# Why do it?



## punkkus (Oct 4, 2006)

What's the meaning of [your] life? I don't mean it in the cheesy philosophy sense, but in the immediate personal subjective sense. Why do you prefer traveling, squatting, and/or avoiding rent as an alternative living?


----------



## cracked (Oct 6, 2006)

Considering the basic purpose of shelter, it makes no sense to me to work long hours at a job on a regular basis just to have a place to sleep. Land ownsership is incomprehensible to me. If I were to work and pay rent, cognitive dissonance would eat away at me.

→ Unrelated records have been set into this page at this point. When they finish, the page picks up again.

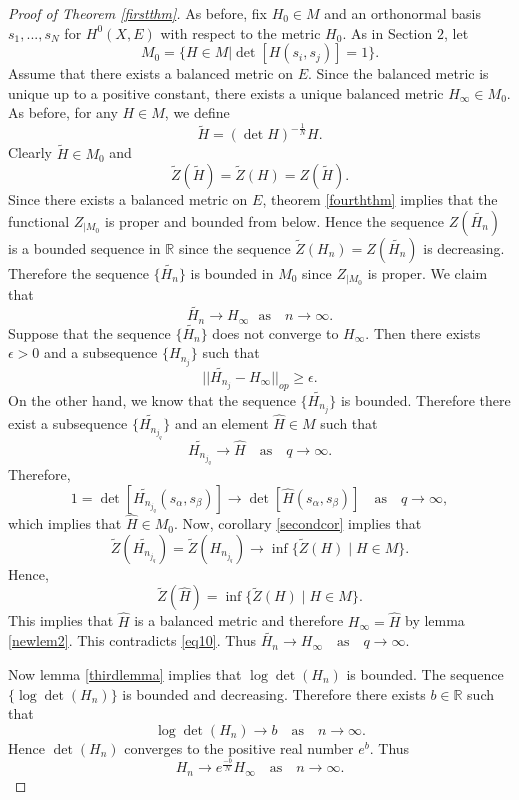 \documentclass[12pt,oneside,notitlepage]{amsart}
\theoremstyle{definition}
\theoremstyle{remark}
\numberwithin{equation}{section}
\begin{document}
\begin{proof}[Proof of Theorem \ref{firstthm}]

As before, fix $H_{0} \in M$ and an orthonormal basis
$s_{1},...,s_{N}$ for $H^0(X,E)$ with respect to the metric
$H_{0}$. As in Section $2$, let $$M_{0}=\big \{ H \in M  | \det
[H(s_{i},s_{j})]=1 \big \}.$$ Assume that there exists a balanced
metric on $E$. Since the balanced metric is unique up to a
positive constant, there exists a unique balanced metric
$H_{\infty} \in M_{0}.$ As before, for  any $H \in M$, we define
$$ \widetilde{H}= (\det H)^{-\frac{1}{N}}H.$$ Clearly
$\widetilde{H} \in M_{0}$ and
$$\widetilde{Z}(\widetilde{H})=\widetilde{Z}(H)=Z(\widetilde{H}).$$
Since there exists a balanced metric on $E$, theorem
\ref{fourththm} implies that the functional $Z_{| M_{0}}$ is
proper and bounded from below. Hence the sequence
$Z(\widetilde{H_{n}})$ is a bounded sequence in $\mathbb{R}$ since
the sequence $\widetilde{Z}(H_{n})=Z(\widetilde{H_{n}})$ is
decreasing. Therefore the sequence $\{\widetilde{H_{n}}\}$ is
bounded in $M_{0}$ since $Z_{| M_{0}}$ is proper. We claim that
$$\widetilde{H_{n}}\longrightarrow H_{\infty}   \,\,\,\, \textrm{
as    }  \,\,\,\, n\rightarrow \infty. $$ Suppose that the
sequence $\{\widetilde{H_{n}}\}$ does not converge to
$H_{\infty}$. Then there exists $\epsilon > 0$ and a subsequence
$\{H_{n_{j}}\}$ such that
\begin{equation}\label{eq10}||\widetilde{H_{n_{j}}}- H_{\infty}||_{op}\geq \epsilon.\end{equation}
On the other hand, we know that the sequence
$\{\widetilde{H_{n_{j}}}\}$ is bounded. Therefore there exist a
subsequence $\{\widetilde{H_{n_{j_{q}}}}\}$  and an element
$\widehat{H} \in M $ such that
$$\widetilde{H_{n_{j_{q}}}} \rightarrow \widehat{H}\,\,\,\, \textrm{    as    }  \,\,\,\,    q  \rightarrow \infty.$$
Therefore,
$$1=\det[\widetilde{H_{n_{j_{q}}}}(s_{\alpha}, s_{\beta})] \rightarrow \det[\widehat{H}(s_{\alpha}, s_{\beta})]\,\,\,\, \textrm{    as    }  \,\,\,\, q  \rightarrow \infty,$$
which implies that $\widehat{H} \in M_{0}$.  Now, corollary
\ref{secondcor} implies that
$$\widetilde{Z}(\widetilde{H_{n_{j_{q}}}})=\widetilde{Z}(H_{n_{j_{q}}})
\longrightarrow \inf \{\widetilde{Z}(H)\mid H \in M\}. $$ Hence,
$$\widetilde{Z}(\widehat{H})=\inf \{\widetilde{Z}(H)\mid H \in
M\}.$$ This implies that $\widehat{H}$ is a balanced metric and
therefore $H_{\infty}=\widehat{H}$ by lemma \ref{newlem2}. This
contradicts \eqref{eq10}. Thus $\widetilde{H_{n}}\longrightarrow
H_{\infty} \,\,\,\, \textrm{    as    }  \,\,\,\, q\rightarrow
\infty$.

Now lemma \ref{thirdlemma} implies that $\log \det(H_{n})$ is
bounded. The sequence $\{\log \det(H_{n})\}$ is bounded and
decreasing. Therefore there exists $b \in \mathbb{R}$ such that
$$\log \det(H_{n}) \rightarrow b  \,\,\,\, \textrm{    as    }  \,\,\,\,  n \rightarrow \infty.$$ Hence $\det(H_{n})$ converges to the positive real number $e^b$. Thus $$H_{n}\longrightarrow
e^{\frac{-b}{N}} H_{\infty}    \,\,\,\, \textrm{    as    }
\,\,\,\, n\rightarrow \infty.$$

\end{proof}
\end{document}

Of course, that applies to the "avoiding rent" part. I've yet to do much travelling...


----------



## Mouse (May 30, 2007)

being that I've removed myself from traveling for a while in order to work.. I now realize how deep my love for travel goes. 

It eats away at me on the daily having to work and keep up appearances and "fit in" to what small degree I need to in order to maintain a steady job. 

I hate having to pay for EVERYTHING. it seems like around here you can't even sit on a blanket and sun yourself at the park without having to pay some asshole a few bucks for the right to do so. I EXPECT things to be free.. living shouldn't cost money. 

I also miss the people I meet. 

all the things I miss are probably the best reasons why I like living an unfettered life.


----------